The Peace Innovation Lab grew out of Stanford’s persuasive technology and behavior design lineage to ask a new question: how can technology, data, design, finance, and engineering increase positive engagement across difference boundaries?
We define peace behaviorally: not only as the absence of violence or conflict, but as repeated, observable, prosocial engagement that builds trust, reciprocity, repair, and mutual benefit over time.
The founding question
How good can we be to each other?
We began with a shift in mindset: from using technology to influence behavior to using behavior design to increase prosocial, mutually beneficial engagement. Our question was simple yet radical—how can we design systems that make the best in us easier to express, not harder?
The intellectual move
Peace as Behavior
We reframed peace as observable, repeated, prosocial engagement across difference boundaries. Peace is not only diplomacy or the absence of conflict—it is the presence of constructive interactions that build trust, reciprocity, and mutual benefit over time.
Why Stanford
A design, engineering, and entrepreneurial mindset applied to peace.
Stanford is one of the rare places where engineering, design, behavioral science, and entrepreneurship are routinely aimed at problems big enough to require new fields, not just new projects. Peace Innovation grew from that mindset.
What makes PIL different
Conventional Frame
Peace as the absence of conflict
Focus on reducing violence
Negotiated agreements
Periodic intervention
Top-down processes
Difficult to measure over time
Value creation rarely measured
PIL Frame
Peace as Designed Positive Engagement
Peace as designed positive engagement
Focus on observable behavior
Designed conditions
Continuous learning
Systems-level intervention
Measurable and testable
Value creation made visible
PIL works upstream of conventional peacebuilding.

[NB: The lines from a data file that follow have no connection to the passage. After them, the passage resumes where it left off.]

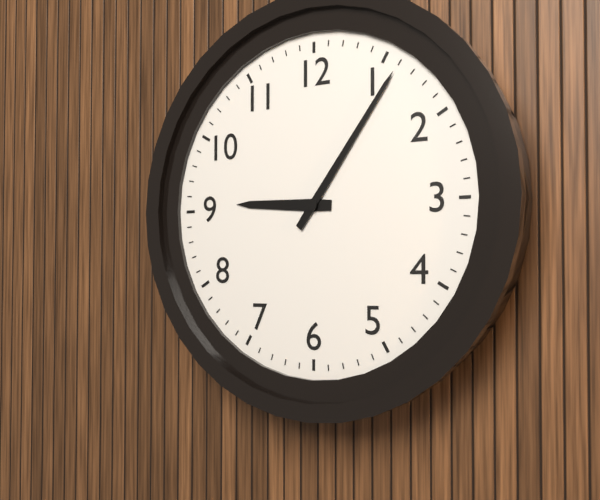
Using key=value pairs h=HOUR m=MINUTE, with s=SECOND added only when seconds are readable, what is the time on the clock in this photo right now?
h=9 m=6
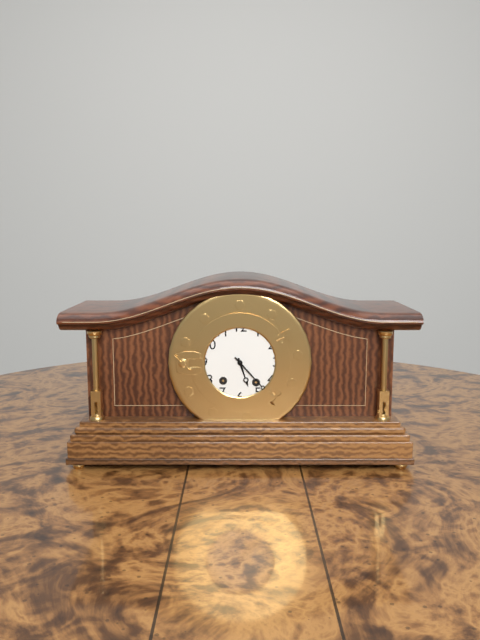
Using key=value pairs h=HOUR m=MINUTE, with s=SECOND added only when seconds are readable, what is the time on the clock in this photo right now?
h=5 m=23
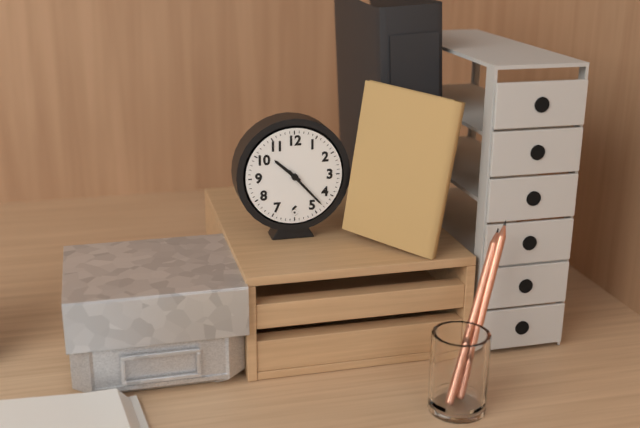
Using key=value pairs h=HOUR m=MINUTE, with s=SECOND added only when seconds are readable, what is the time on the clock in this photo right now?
h=10 m=23
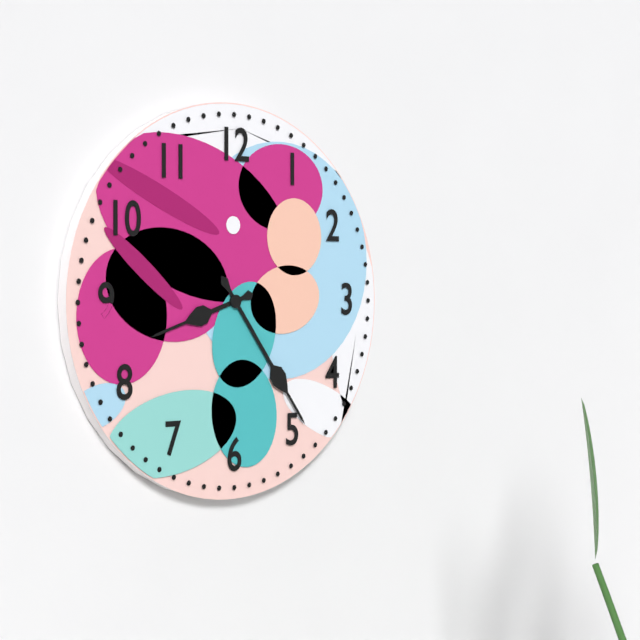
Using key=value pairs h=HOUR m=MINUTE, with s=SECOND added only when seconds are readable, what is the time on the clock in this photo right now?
h=8 m=24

We begin with observable behavior; who engages, across what boundary, under what conditions, with what result, and over what period of time.

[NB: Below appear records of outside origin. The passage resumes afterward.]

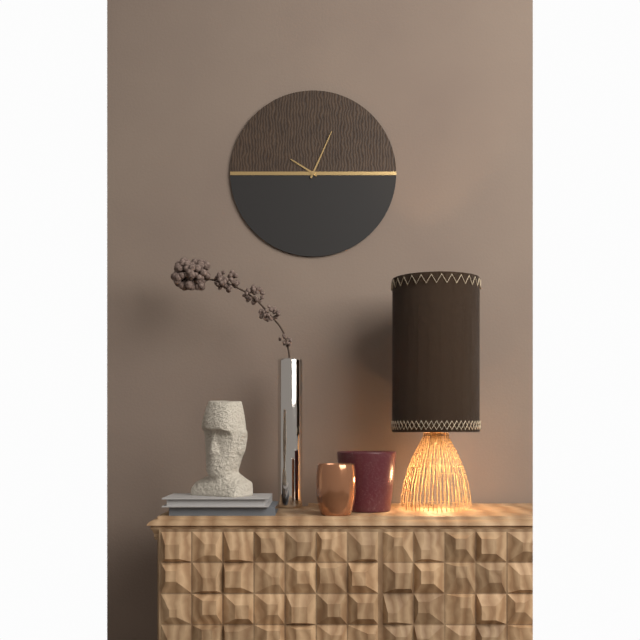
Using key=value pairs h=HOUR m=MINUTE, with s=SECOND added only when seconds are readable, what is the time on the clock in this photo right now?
h=10 m=4
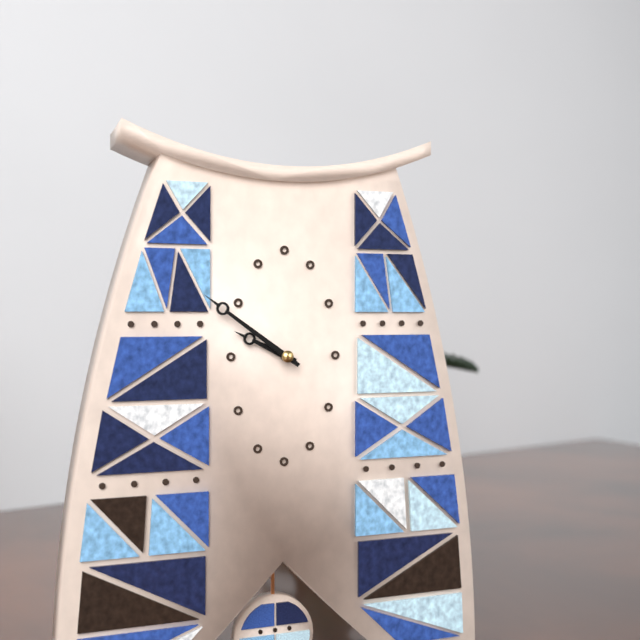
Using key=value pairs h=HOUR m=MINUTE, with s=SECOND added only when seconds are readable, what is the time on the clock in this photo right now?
h=9 m=51
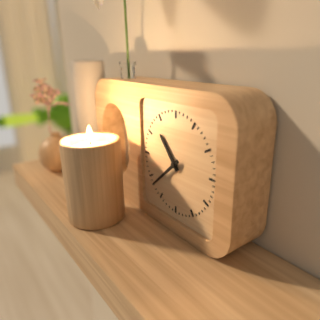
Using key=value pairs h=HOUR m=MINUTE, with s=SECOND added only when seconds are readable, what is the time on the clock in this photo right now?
h=10 m=38
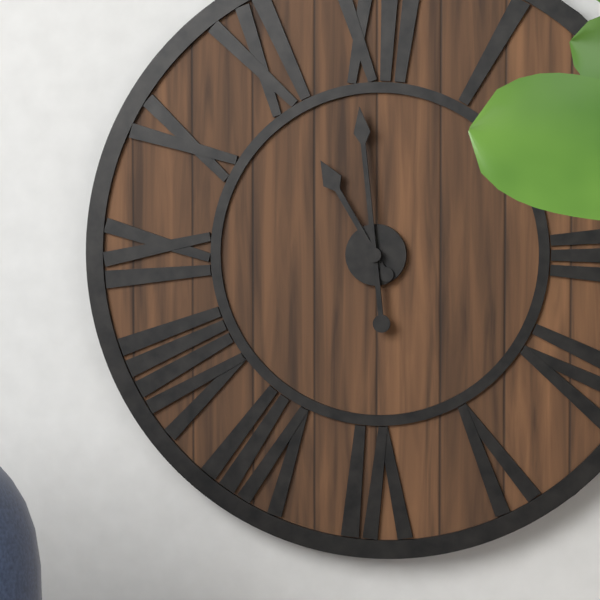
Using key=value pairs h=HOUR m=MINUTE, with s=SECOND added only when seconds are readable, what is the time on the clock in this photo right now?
h=10 m=59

This approach allows peace to become more than an ideal. It becomes something that can be specified, designed for, measured, tested, improved, scaled, and invested in.
Why this work matters now
AI, platforms, cities, institutions, and capital markets shape what people notice, trust, reward, and repeat. At a time of polarization, automation, and systemic risk, PIL’s work matters because peace cannot remain only an aspiration. It must become something systems can make more likely: designed behavior, measurable interaction, and durable mutual benefit.
Technology shapes behavior
Digital systems influence what people notice, trust, share, avoid, and repeat.
Data reveals interaction patterns
Peace Data helps make constructive engagement visible without reducing peace to sentiment or slogans.
Engineering creates conditions
Systems can be designed so prosocial behavior becomes easier, safer, and more likely.
Finance scales what markets can value
Capital can reward organizations that measurably strengthen trust, reciprocity, inclusion, and mutual benefit.
“Peace is not a state we wait for. It is a behavior we design, measure, and practice together.”
PIL advances research, frameworks, and practical tools that help organizations design, measure, and scale positive engagement across difference boundaries.